### Given entries

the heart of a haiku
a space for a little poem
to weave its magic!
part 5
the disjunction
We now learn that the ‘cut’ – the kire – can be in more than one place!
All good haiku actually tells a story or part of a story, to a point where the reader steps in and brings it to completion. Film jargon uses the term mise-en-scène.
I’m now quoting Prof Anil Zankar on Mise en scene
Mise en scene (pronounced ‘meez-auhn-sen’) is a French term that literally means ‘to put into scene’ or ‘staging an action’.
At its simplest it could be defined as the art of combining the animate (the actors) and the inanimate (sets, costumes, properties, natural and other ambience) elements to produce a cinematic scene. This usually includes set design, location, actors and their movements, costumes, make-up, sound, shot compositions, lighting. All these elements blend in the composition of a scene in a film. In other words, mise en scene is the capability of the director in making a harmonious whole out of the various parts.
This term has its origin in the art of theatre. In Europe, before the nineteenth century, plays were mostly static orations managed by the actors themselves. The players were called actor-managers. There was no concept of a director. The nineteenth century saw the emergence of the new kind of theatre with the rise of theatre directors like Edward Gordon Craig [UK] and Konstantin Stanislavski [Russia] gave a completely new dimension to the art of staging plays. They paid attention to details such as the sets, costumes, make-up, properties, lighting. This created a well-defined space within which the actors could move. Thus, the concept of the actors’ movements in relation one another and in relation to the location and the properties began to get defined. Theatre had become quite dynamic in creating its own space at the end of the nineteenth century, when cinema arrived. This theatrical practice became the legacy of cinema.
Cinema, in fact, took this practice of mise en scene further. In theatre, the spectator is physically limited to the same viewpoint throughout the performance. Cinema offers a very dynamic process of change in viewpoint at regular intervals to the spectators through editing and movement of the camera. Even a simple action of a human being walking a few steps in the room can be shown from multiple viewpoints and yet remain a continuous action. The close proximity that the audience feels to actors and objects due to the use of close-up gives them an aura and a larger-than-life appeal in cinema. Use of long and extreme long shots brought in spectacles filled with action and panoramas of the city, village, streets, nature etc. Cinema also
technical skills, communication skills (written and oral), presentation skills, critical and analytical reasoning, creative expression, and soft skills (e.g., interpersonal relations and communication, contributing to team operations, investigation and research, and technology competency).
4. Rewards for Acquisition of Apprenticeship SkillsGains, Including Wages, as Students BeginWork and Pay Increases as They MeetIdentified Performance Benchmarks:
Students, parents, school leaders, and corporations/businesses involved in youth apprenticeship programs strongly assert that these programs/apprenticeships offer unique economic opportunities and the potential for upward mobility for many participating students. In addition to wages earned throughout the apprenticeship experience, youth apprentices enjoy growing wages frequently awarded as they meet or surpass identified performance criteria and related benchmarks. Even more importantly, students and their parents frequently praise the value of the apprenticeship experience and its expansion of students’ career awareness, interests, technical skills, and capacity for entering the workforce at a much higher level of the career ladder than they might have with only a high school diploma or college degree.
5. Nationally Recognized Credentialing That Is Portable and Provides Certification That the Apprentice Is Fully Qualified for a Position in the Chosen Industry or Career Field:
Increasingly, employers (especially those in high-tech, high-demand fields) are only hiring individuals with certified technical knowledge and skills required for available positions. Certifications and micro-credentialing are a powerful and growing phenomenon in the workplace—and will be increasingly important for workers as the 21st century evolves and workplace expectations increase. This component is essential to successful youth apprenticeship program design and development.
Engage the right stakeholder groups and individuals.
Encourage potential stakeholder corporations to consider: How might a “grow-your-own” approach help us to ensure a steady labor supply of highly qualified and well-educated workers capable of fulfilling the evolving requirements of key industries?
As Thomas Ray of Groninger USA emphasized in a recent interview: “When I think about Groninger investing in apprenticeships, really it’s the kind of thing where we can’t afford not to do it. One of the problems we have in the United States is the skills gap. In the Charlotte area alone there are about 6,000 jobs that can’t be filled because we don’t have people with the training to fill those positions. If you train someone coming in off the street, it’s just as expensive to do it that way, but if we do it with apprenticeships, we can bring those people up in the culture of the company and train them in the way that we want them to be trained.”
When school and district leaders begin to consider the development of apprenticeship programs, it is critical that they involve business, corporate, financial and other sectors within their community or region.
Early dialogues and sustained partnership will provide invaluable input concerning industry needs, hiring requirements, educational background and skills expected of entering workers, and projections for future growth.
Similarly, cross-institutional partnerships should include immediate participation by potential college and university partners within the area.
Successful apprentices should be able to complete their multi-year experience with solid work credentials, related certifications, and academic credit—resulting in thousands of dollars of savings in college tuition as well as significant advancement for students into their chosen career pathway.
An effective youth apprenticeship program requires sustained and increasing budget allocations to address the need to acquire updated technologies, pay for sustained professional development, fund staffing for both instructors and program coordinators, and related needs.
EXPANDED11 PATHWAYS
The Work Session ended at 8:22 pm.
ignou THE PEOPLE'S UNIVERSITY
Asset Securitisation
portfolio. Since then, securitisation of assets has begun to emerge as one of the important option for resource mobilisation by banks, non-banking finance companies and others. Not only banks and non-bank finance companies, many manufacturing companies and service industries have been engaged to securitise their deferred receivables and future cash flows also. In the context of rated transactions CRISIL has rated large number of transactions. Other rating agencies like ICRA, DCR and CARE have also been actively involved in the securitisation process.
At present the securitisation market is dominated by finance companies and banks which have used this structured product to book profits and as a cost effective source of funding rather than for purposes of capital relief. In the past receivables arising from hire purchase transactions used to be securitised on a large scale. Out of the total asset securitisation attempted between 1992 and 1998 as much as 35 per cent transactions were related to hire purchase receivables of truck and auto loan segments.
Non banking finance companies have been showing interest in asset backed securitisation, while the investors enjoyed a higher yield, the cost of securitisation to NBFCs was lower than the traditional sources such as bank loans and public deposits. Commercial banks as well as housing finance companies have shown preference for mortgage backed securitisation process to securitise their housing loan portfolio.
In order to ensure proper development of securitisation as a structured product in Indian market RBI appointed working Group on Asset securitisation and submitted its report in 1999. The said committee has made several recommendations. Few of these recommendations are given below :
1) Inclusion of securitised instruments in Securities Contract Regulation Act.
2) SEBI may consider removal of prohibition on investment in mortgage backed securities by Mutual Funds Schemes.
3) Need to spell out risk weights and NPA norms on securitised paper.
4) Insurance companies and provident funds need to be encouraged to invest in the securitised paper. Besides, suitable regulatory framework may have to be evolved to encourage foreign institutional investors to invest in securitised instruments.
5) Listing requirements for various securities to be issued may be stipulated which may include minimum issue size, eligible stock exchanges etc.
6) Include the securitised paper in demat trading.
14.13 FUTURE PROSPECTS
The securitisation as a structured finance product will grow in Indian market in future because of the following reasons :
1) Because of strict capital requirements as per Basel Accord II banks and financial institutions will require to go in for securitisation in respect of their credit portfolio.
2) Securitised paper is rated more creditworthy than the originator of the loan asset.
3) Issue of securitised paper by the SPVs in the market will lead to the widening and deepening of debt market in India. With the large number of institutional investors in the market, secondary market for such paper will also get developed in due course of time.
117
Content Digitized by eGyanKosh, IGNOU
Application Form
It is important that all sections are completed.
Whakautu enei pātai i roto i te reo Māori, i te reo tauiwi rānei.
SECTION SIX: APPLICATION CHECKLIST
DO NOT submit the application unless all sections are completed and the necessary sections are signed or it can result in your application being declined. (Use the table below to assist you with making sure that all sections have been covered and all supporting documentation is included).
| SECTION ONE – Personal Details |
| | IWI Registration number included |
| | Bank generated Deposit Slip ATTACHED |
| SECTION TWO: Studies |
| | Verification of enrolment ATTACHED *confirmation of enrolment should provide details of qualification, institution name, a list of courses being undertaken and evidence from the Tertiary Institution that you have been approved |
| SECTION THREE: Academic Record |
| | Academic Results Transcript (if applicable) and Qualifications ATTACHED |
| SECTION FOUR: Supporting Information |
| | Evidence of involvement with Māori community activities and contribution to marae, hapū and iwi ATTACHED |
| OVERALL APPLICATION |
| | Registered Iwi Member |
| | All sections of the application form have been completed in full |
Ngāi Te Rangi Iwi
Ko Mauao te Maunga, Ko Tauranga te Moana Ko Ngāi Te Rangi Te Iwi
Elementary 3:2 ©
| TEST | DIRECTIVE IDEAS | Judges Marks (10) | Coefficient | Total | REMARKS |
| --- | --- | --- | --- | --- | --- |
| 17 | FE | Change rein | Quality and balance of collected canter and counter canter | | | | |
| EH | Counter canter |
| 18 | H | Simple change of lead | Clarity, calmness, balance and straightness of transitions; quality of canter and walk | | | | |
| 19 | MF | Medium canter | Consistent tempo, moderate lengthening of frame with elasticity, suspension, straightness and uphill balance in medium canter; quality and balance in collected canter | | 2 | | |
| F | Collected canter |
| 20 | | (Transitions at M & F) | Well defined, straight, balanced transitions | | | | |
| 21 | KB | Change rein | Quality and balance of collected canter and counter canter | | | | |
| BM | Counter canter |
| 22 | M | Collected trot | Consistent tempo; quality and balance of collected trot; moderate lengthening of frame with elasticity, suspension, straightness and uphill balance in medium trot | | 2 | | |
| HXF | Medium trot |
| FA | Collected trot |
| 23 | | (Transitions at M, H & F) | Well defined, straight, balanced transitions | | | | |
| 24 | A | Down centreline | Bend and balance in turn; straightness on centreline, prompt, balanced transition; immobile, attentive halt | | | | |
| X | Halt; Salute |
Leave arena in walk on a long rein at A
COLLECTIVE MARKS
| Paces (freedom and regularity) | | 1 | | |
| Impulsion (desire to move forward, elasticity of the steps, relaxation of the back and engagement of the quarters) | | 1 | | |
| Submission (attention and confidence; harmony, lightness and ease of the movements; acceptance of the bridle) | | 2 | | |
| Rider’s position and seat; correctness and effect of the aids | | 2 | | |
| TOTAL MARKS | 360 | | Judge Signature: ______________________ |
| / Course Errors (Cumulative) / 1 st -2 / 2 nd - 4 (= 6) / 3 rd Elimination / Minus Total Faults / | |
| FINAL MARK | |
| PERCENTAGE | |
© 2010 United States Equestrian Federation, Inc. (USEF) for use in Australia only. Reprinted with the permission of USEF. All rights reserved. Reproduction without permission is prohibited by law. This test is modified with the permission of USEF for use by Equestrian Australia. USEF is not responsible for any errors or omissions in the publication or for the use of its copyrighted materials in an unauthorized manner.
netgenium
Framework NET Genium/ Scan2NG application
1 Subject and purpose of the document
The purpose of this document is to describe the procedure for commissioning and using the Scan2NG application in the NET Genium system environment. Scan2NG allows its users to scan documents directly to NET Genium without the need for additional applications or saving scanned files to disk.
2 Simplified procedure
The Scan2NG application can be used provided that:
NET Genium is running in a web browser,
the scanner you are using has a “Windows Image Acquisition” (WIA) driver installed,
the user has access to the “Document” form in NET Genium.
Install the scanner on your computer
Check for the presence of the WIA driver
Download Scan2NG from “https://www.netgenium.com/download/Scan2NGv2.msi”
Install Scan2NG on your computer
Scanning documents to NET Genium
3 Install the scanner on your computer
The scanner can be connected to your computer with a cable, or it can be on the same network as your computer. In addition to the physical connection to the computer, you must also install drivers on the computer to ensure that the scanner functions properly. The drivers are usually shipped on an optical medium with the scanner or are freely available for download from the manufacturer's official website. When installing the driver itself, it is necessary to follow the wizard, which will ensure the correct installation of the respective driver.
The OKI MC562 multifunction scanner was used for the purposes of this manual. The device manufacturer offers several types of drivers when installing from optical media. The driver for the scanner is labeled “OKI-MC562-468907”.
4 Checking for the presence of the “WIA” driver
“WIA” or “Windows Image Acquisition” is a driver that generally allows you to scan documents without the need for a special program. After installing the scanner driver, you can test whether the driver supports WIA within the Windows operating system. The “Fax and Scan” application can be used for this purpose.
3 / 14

######

▶ Directions for this task
Retype the lines from the one containing "The Scan2NG application can" to the last line above. Change nothing and include no others.

▶ Answer
The Scan2NG application can be used provided that:
NET Genium is running in a web browser,
the scanner you are using has a “Windows Image Acquisition” (WIA) driver installed,
the user has access to the “Document” form in NET Genium.
Install the scanner on your computer
Check for the presence of the WIA driver
Download Scan2NG from “https://www.netgenium.com/download/Scan2NGv2.msi”
Install Scan2NG on your computer
Scanning documents to NET Genium
3 Install the scanner on your computer
The scanner can be connected to your computer with a cable, or it can be on the same network as your computer. In addition to the physical connection to the computer, you must also install drivers on the computer to ensure that the scanner functions properly. The drivers are usually shipped on an optical medium with the scanner or are freely available for download from the manufacturer's official website. When installing the driver itself, it is necessary to follow the wizard, which will ensure the correct installation of the respective driver.
The OKI MC562 multifunction scanner was used for the purposes of this manual. The device manufacturer offers several types of drivers when installing from optical media. The driver for the scanner is labeled “OKI-MC562-468907”.
4 Checking for the presence of the “WIA” driver
“WIA” or “Windows Image Acquisition” is a driver that generally allows you to scan documents without the need for a special program. After installing the scanner driver, you can test whether the driver supports WIA within the Windows operating system. The “Fax and Scan” application can be used for this purpose.
3 / 14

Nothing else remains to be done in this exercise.